Doctors Brown and Sola argue that, under these circumstances they were not acting under color of state law — an essential element under 42 U.S.C. § 1983— and that in any event there was no deprivation of a constitutional right because no transfusion was actually given.
While the parents had consented to an operation it was performed only when the doctors had an order from a state [498]*498court authorizing a transfusion if the doctors thought it necessary. In our view the doctors were, in these circumstances, acting under color of state law when they performed the operation. While no transfusion was given, the court order was entered and the doctors proceeded with the operation under authority of that order, contrary to the religious objections of the parents.
This was enough to meet the jurisdictional requirement of a claimed deprivation of a constitutional right, whether or not a transfusion was actually given. It should also be noted that Doctors Brown and Sola must remain as defendants for the independent reason that they, among others, are named as representatives of a class of medical doctors. (Pretrial Order No. 2, page 35)

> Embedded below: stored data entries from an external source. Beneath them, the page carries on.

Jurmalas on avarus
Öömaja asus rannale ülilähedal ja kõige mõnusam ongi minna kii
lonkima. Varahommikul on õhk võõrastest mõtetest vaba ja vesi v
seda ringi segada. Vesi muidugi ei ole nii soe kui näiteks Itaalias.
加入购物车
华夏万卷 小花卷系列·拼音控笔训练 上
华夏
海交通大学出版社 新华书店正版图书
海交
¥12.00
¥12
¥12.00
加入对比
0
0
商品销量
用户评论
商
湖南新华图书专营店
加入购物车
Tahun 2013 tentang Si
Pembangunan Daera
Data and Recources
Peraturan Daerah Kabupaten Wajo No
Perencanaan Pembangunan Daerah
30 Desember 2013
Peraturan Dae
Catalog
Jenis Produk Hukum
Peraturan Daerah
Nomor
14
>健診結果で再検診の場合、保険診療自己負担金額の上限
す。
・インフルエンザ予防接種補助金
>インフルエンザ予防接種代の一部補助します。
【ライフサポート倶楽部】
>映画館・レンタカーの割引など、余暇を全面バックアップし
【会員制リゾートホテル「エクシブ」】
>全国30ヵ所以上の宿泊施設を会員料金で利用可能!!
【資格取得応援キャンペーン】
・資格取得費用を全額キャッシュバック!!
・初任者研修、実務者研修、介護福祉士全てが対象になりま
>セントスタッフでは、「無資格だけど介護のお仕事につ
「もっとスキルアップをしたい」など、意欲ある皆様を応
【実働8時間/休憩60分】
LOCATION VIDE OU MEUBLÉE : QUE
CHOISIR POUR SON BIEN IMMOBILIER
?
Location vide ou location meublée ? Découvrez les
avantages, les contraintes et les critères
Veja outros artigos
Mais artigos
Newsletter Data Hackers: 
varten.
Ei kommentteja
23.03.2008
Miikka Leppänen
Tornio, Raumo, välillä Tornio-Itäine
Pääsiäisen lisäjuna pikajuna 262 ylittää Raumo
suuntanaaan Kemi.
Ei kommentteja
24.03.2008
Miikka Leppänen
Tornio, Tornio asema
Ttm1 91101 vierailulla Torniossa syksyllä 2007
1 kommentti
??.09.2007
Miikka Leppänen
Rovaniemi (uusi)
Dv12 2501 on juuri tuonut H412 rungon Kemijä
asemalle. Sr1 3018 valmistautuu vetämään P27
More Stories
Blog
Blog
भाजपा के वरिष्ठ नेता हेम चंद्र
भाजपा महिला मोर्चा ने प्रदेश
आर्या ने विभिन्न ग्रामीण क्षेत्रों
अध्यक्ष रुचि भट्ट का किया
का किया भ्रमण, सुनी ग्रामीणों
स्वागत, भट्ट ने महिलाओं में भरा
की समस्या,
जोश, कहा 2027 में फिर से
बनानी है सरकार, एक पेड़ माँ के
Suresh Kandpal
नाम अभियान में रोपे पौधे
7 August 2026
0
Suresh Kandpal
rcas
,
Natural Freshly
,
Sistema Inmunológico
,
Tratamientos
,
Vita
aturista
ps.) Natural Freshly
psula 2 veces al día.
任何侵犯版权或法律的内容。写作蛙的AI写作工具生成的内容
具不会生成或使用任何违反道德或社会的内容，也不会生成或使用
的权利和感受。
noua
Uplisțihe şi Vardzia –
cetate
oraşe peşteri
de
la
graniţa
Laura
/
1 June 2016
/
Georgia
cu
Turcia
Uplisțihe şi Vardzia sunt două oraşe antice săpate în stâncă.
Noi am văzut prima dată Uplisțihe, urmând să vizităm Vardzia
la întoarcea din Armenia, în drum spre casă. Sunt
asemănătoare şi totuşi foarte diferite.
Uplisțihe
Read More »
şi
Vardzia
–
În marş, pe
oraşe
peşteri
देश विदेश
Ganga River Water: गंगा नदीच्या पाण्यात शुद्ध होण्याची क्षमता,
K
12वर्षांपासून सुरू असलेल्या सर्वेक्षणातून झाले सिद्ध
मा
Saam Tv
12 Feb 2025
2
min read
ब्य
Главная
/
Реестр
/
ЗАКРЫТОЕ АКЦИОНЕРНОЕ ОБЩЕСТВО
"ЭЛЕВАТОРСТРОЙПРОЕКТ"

The motion of defendants Brown and Sola for dismissal of the action as to them, because of lack of jurisdiction, is denied.
Pursuant to the June 8,1967 memorandum decision, plaintiffs have made no mention in pretrial order No. 2 (which order contains the admitted and disputed facts as to each instance relied upon by plaintiffs) of the instance of adult transfusion involving plaintiffs Eugene and Jean Alicki and of defendants St. Frances Xavier Cabrini Hospital and Carter Swanson, M.D., who were concerned only with the Alicki incident and, in the case of the hospital, another dismissed incident involving an adult. Similarly, plaintiffs have made no mention in pretrial order No. 2 of the instance of adult transfusion involving plaintiffs Joseph G. and Shirley L. Chabot and defendant John Caputo, M.D., who were concerned only with the Chabot instance. It follows that the action should be dismissed as to the defendants St. Frances Xavier Cabrini Hospital, Carter Swanson, M.D., and John Caputo, M. D., and it is so ordered.
The action may also be regarded as abandoned, and is therefore ordered dismissed as to a number of persons named in the complaint or supplemental complaint as defendants, but as to whom no grievance is stated in pretrial order No. 2. Falling in this category are F. W. Fells, Business Manager of Firlands Sanatorium; Swedish Hospital; Doctor’s Hospital; Group Health Hospital; Everett Clinic, Inc.; Walla Walla General Hospital; Edwin Brockenbrough, M.D.; Jerry De Groot, M.D.; Richard Haugen, M.D.; Fred J. Jarvis, M.D.; Alfred Ma-gar, M.D.; H. F. Newman, M.D.; Thomas W. Skalley, M.D.; Franklin Smith, M. D.; Edward Powers, M.D.; Quay Cut-shall, M.D.; and George Postill.
The other motions denominated motions for dismissal on the ground of lack of jurisdiction are, in actuality, motions to dismiss for failure to state a claim upon which relief can be granted. We deal with the questions raised by these motions as a part of our consideration of the case on its merits.